Task
Reproduce the records precisely. Omit every picture.

Records from a data collection
● ● ● ●
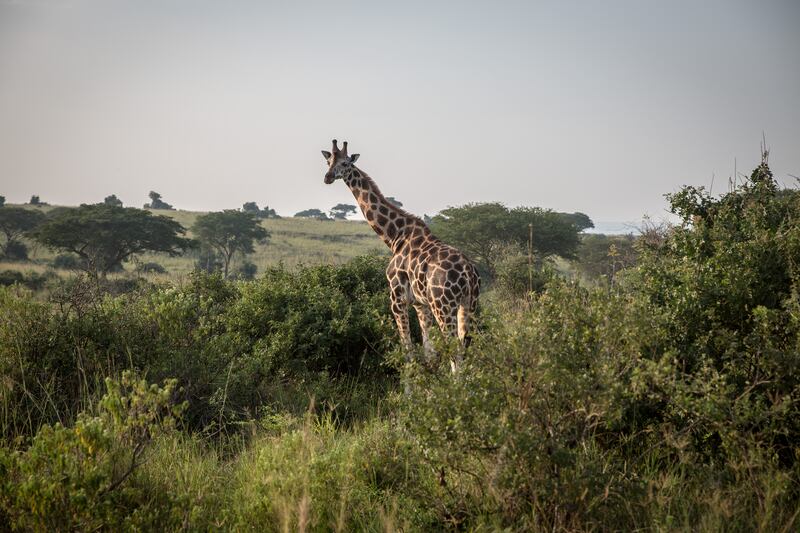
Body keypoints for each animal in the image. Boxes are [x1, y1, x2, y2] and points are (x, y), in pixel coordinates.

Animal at [322, 139, 480, 372]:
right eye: (328, 161)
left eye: (345, 163)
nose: (328, 177)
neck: (395, 236)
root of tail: (468, 273)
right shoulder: (420, 304)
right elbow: (429, 353)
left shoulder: (397, 298)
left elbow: (408, 351)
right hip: (470, 304)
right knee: (466, 345)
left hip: (443, 304)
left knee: (454, 348)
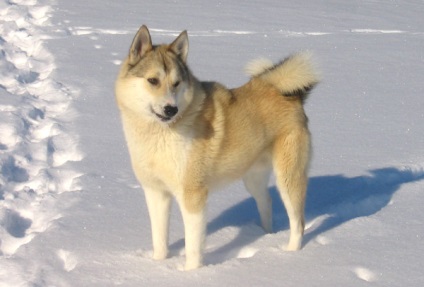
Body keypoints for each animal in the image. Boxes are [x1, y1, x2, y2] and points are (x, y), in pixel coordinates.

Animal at [114, 24, 320, 270]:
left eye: (176, 83)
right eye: (152, 80)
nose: (171, 109)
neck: (160, 133)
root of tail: (288, 94)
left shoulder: (193, 195)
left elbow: (193, 246)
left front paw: (191, 273)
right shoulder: (156, 192)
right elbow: (159, 239)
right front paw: (157, 264)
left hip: (288, 177)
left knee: (298, 222)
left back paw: (289, 255)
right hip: (253, 178)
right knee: (267, 202)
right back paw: (263, 234)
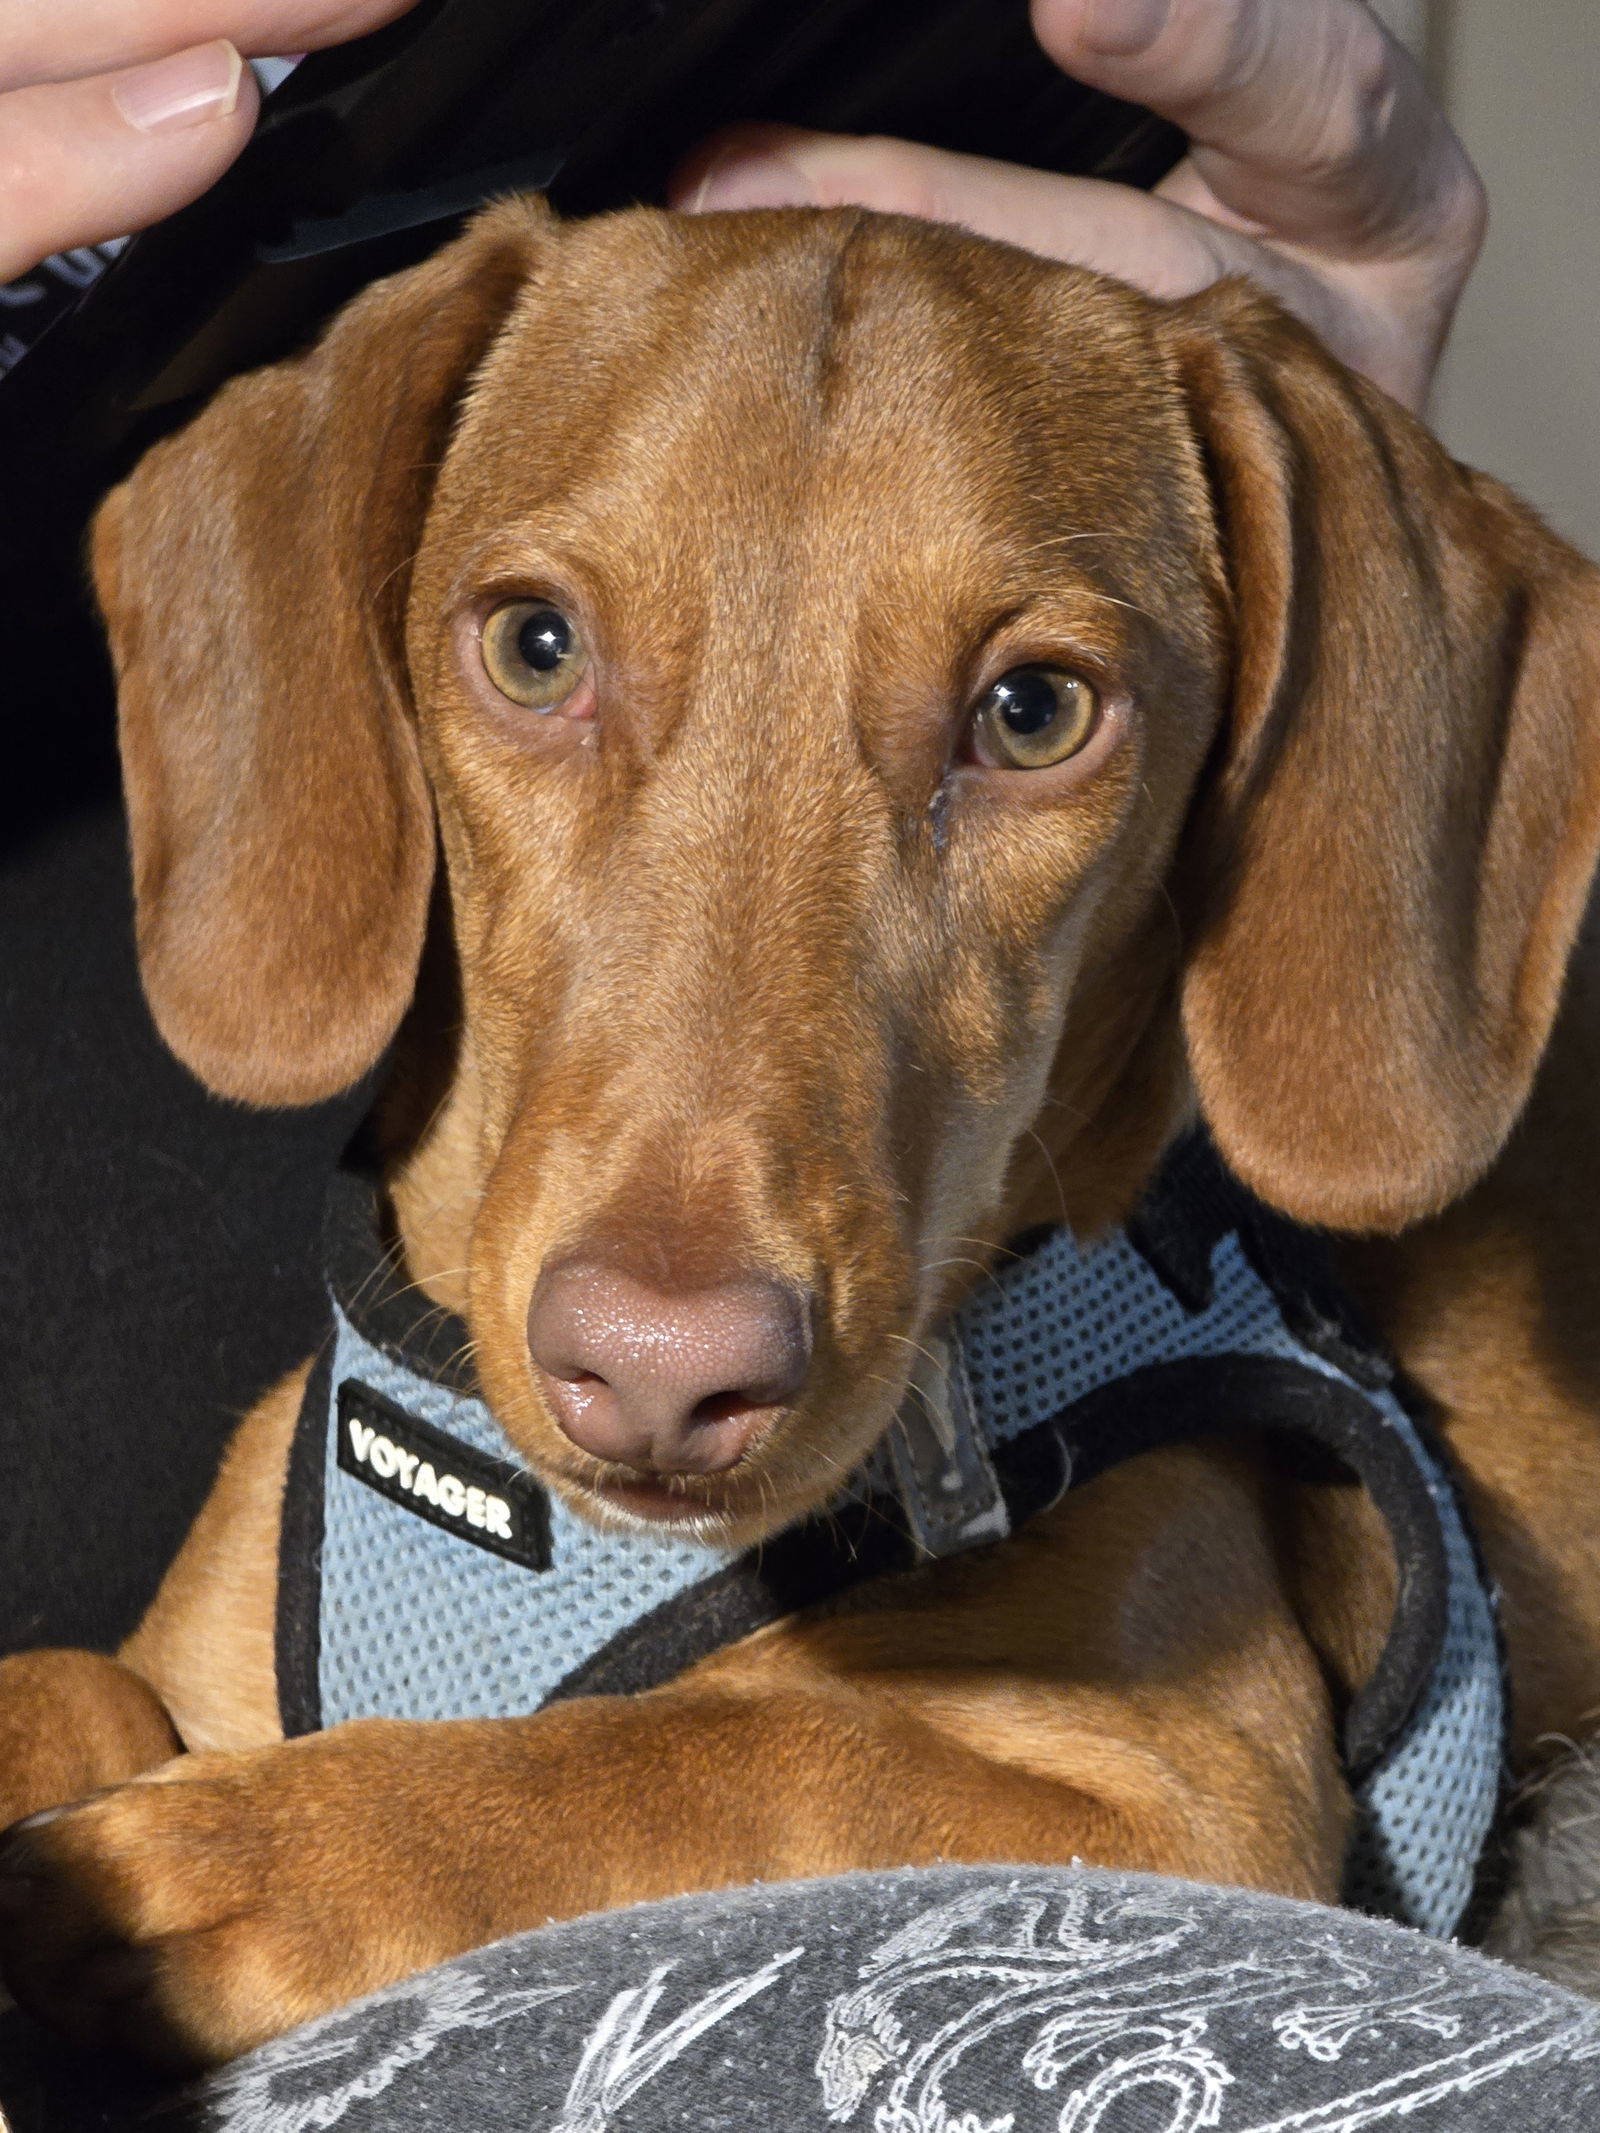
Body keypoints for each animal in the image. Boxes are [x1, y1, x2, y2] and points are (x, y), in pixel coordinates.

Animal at [3, 200, 1600, 2064]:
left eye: (1035, 710)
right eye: (535, 645)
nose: (658, 1374)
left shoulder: (1182, 1795)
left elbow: (717, 1754)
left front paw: (247, 1854)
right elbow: (76, 1682)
● ● ● ●
Answer box
Body keypoints for each animal in the image. Boxes are [x1, y1, x2, y2] and points are (x, y), in pixel coordinates.

Animal at [322, 139, 480, 372]:
right eye: (328, 161)
left eye: (345, 163)
nose: (328, 177)
neck: (395, 236)
root of tail: (468, 273)
right shoulder: (420, 304)
right elbow: (429, 353)
left shoulder: (397, 298)
left elbow: (408, 351)
right hip: (470, 304)
right knee: (466, 345)
left hip: (443, 304)
left knee: (454, 348)
Body keypoints for each animal in the image. Boxes are [x1, y1, x2, y2] and points are (x, y), in pixel coordinates.

Animal at [114, 24, 320, 270]:
left eye: (176, 83)
right eye: (152, 80)
nose: (171, 109)
neck: (160, 133)
root of tail: (288, 94)
left shoulder: (193, 195)
left elbow: (193, 246)
left front paw: (191, 273)
right shoulder: (156, 192)
right elbow: (159, 239)
right front paw: (157, 264)
left hip: (288, 177)
left knee: (298, 222)
left back paw: (289, 255)
right hip: (253, 178)
right knee: (267, 202)
right back paw: (263, 234)
Body keypoints for each animal in the image. Boxes are [x1, y1, x2, y2] and points are (x, y), in pixel coordinates.

Animal at [3, 200, 1600, 2064]:
left eye: (1035, 710)
right eye: (535, 645)
nose: (658, 1374)
left shoulder: (1182, 1795)
left elbow: (717, 1754)
left front paw: (247, 1854)
right elbow: (76, 1682)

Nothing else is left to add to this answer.